==== Supplied records

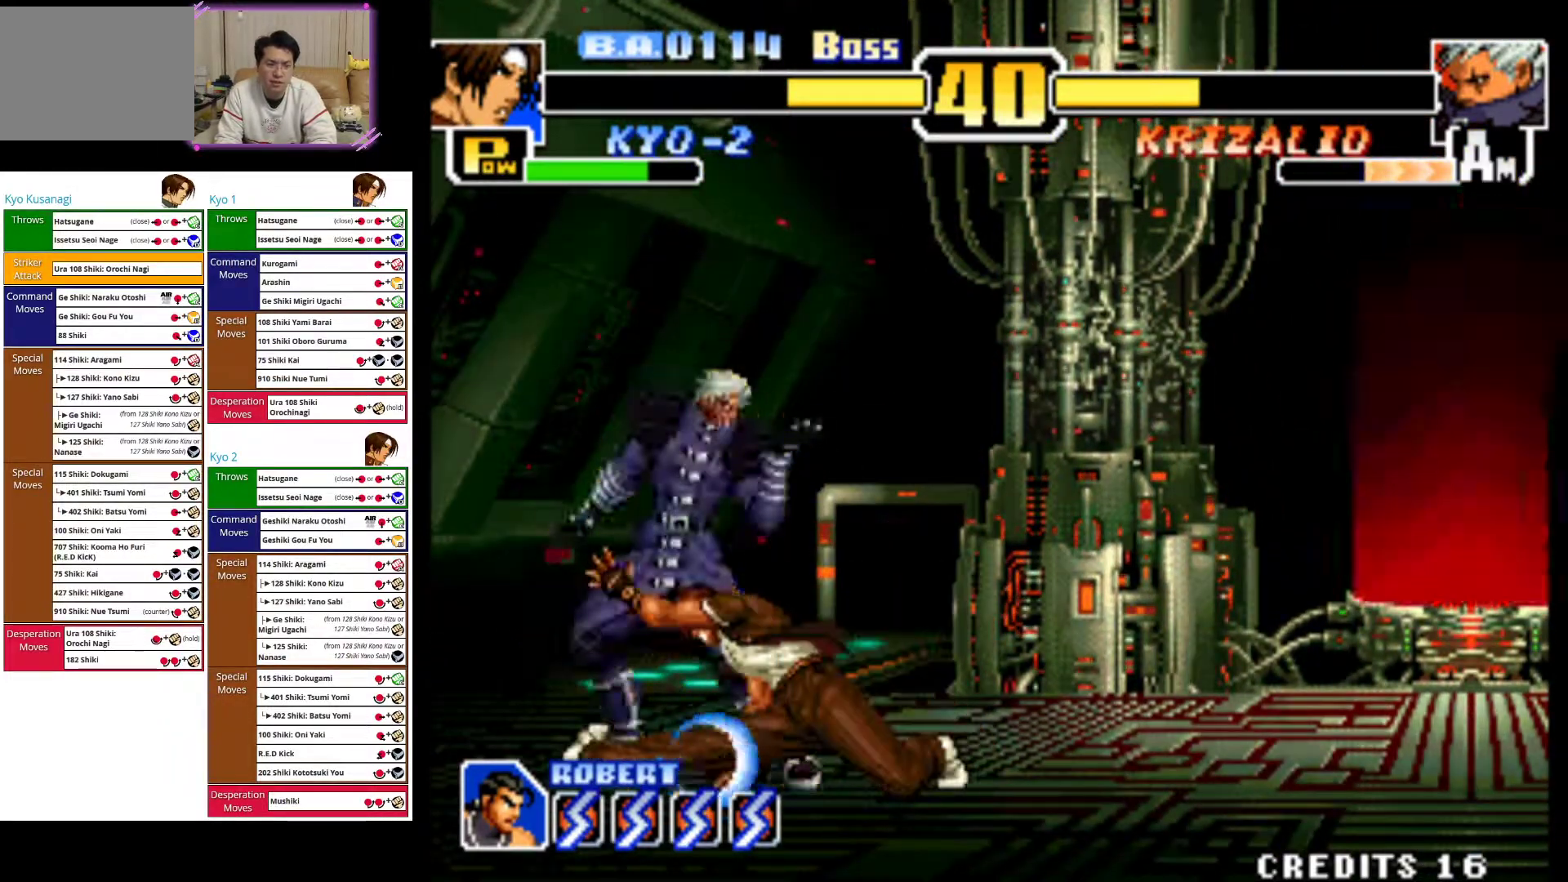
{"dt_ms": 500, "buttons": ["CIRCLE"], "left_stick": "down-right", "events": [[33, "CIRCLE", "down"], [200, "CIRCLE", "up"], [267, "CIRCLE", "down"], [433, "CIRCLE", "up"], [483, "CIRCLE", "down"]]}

========
==== Supplied records

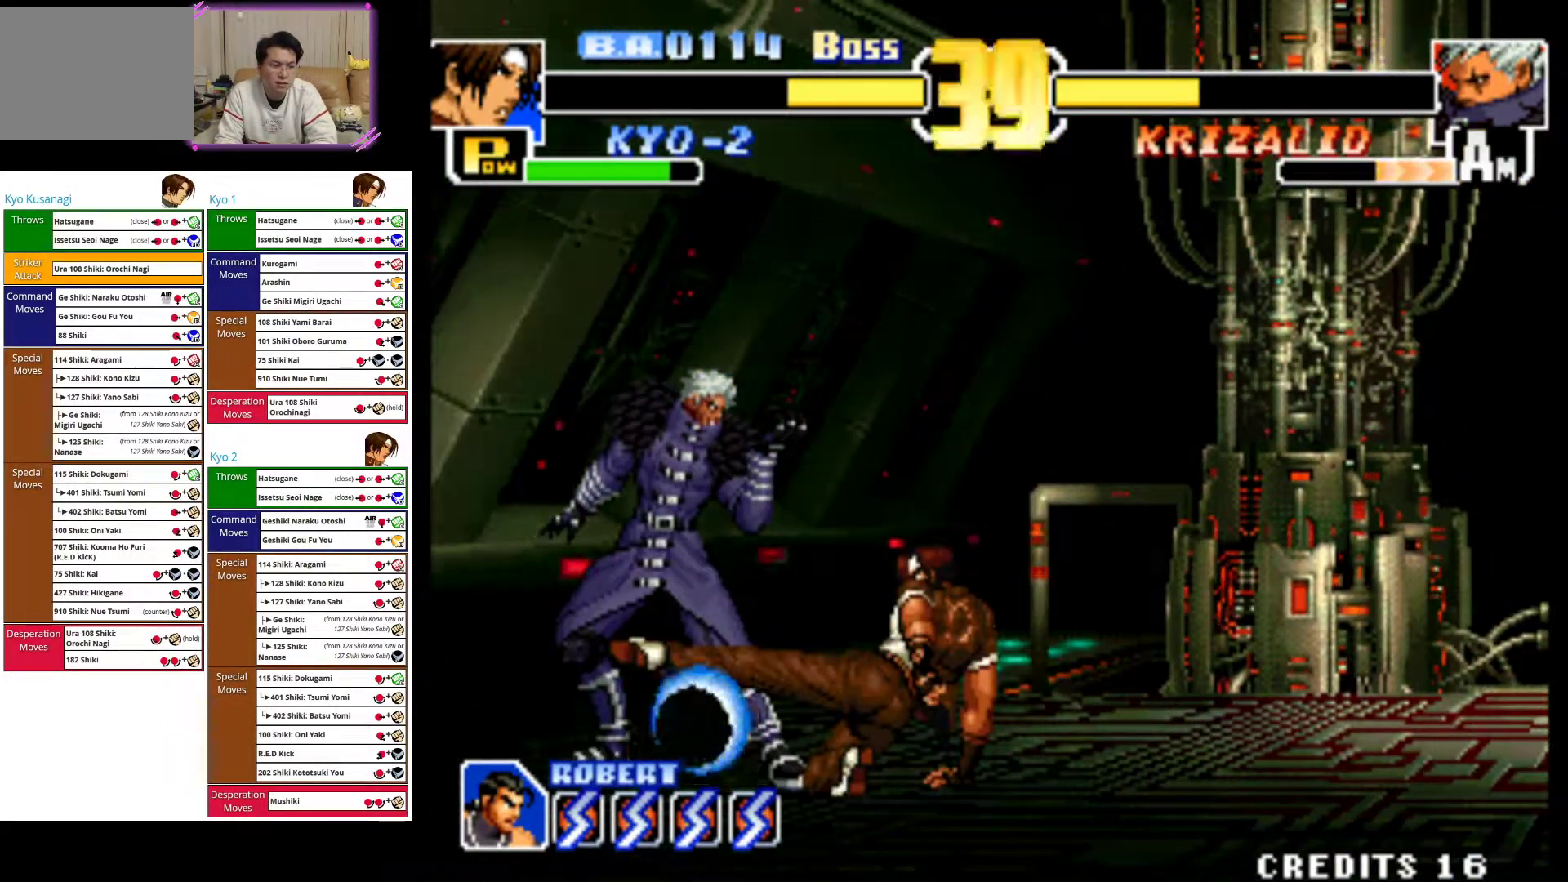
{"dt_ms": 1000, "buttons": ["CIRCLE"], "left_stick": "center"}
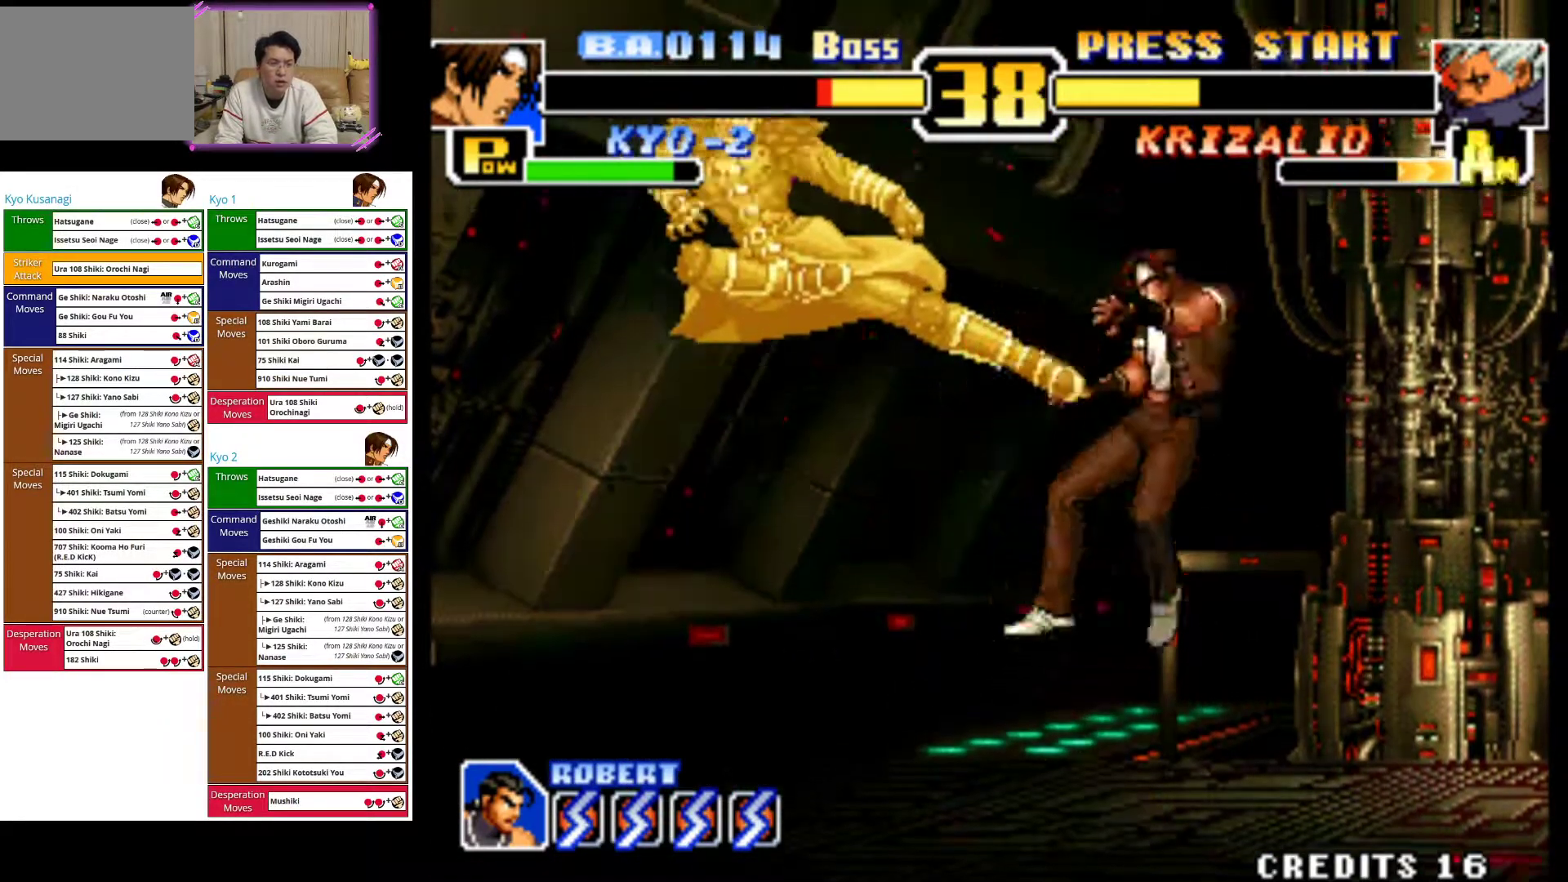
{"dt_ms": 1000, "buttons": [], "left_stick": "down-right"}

========
==== Supplied records

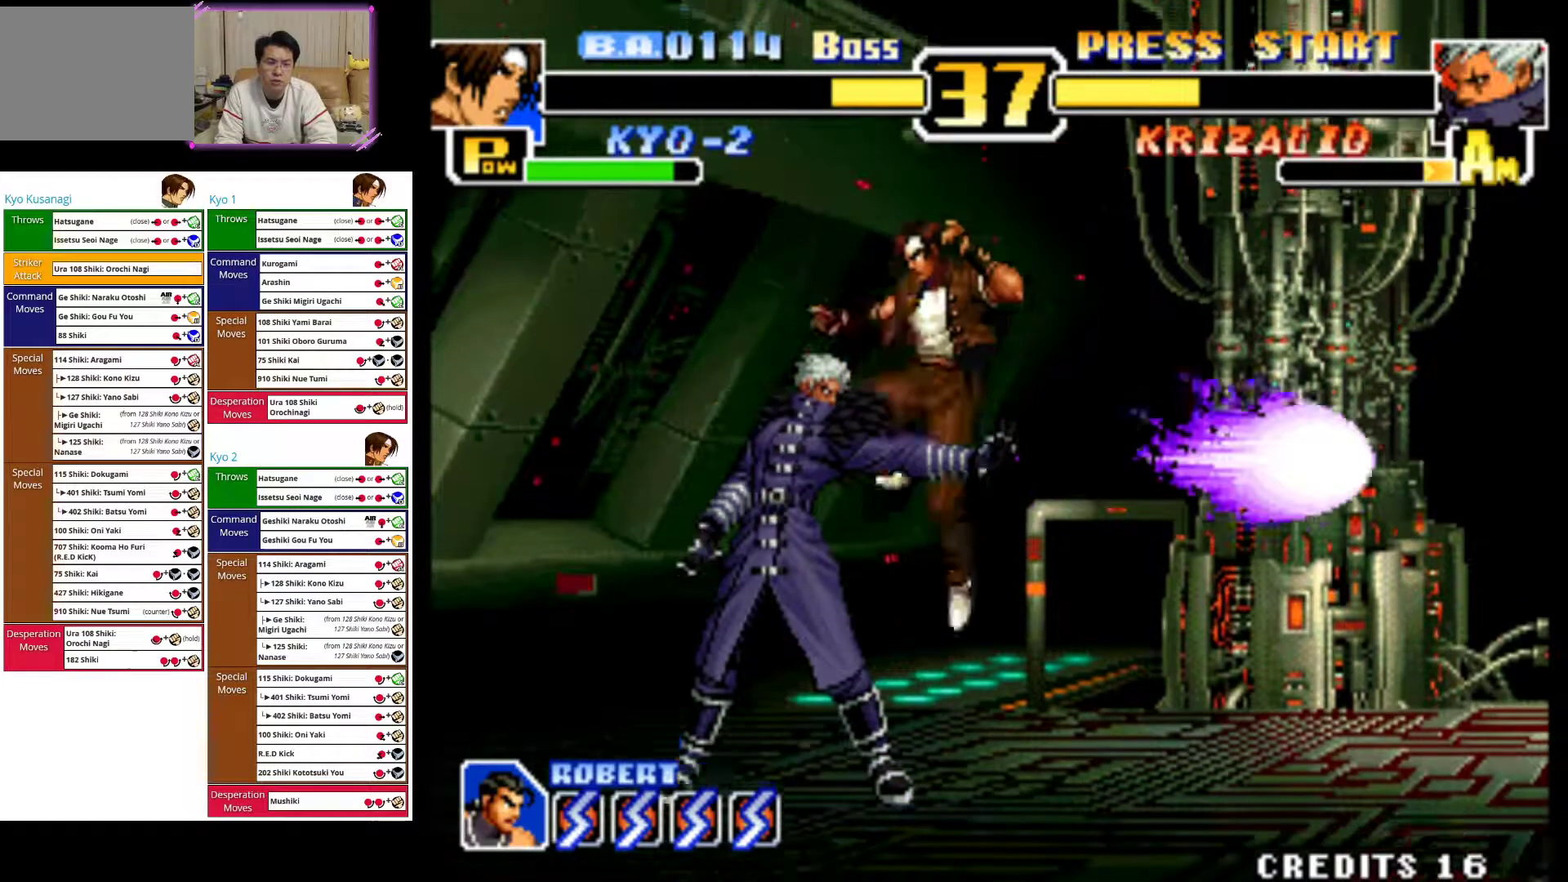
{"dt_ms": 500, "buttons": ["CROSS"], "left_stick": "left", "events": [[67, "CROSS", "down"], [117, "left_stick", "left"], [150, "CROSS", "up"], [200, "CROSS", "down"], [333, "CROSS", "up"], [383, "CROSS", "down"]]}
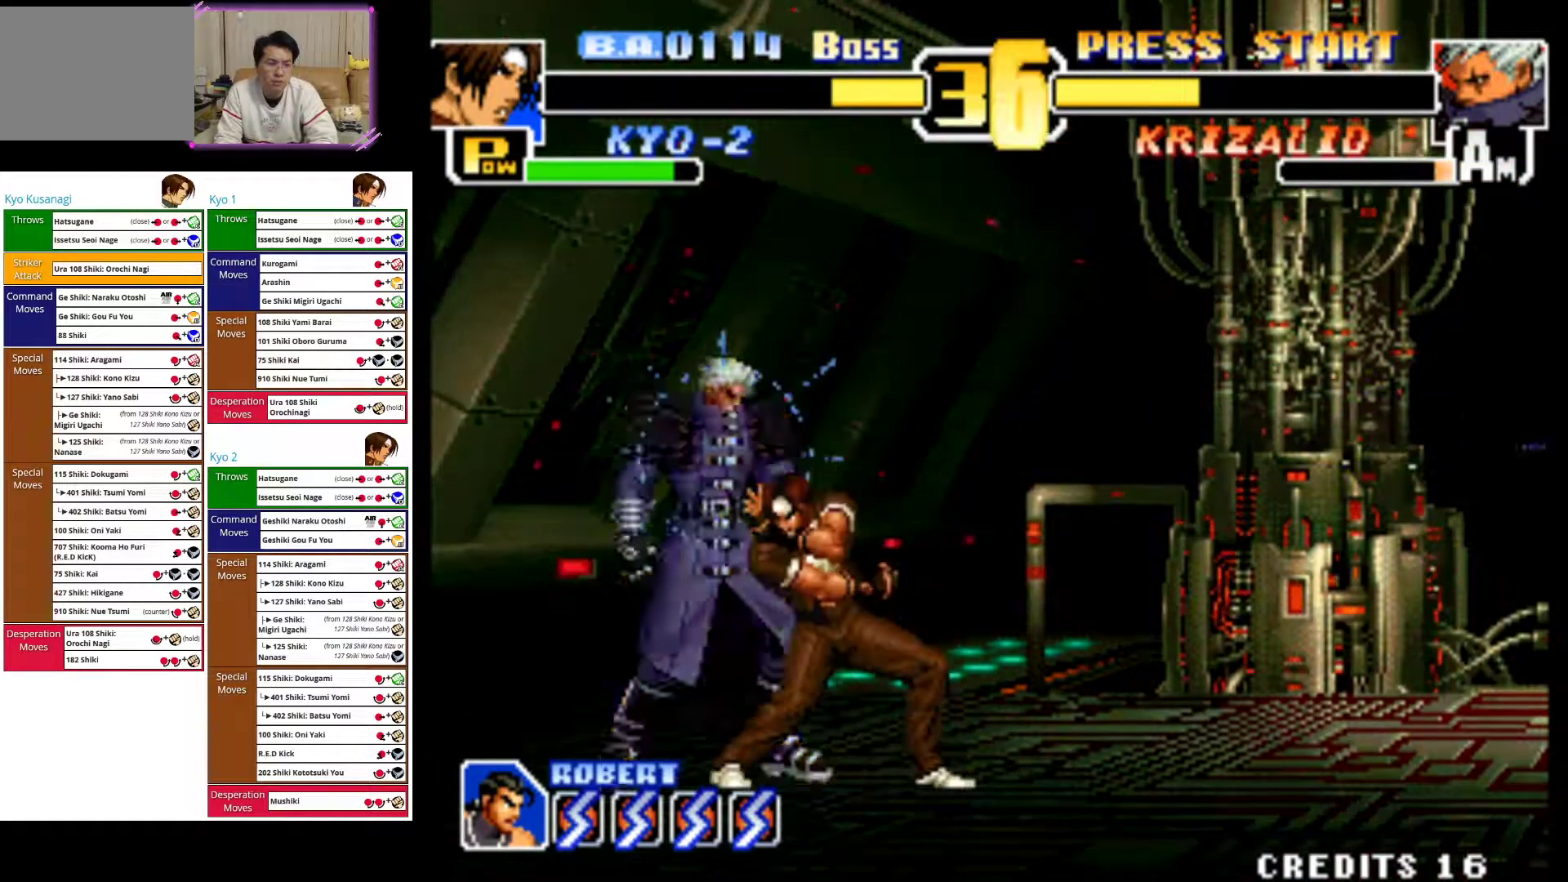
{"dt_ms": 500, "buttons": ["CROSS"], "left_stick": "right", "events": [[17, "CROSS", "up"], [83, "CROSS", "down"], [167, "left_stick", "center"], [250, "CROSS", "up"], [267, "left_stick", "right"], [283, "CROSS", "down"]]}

========

Goal of the exercise: Pull out every line in the material above where "CIRCLE" occurs.

Result of the task:
{"dt_ms": 500, "buttons": ["CIRCLE"], "left_stick": "down-right", "events": [[33, "CIRCLE", "down"], [200, "CIRCLE", "up"], [267, "CIRCLE", "down"], [433, "CIRCLE", "up"], [483, "CIRCLE", "down"]]}
{"dt_ms": 1000, "buttons": ["CIRCLE"], "left_stick": "center"}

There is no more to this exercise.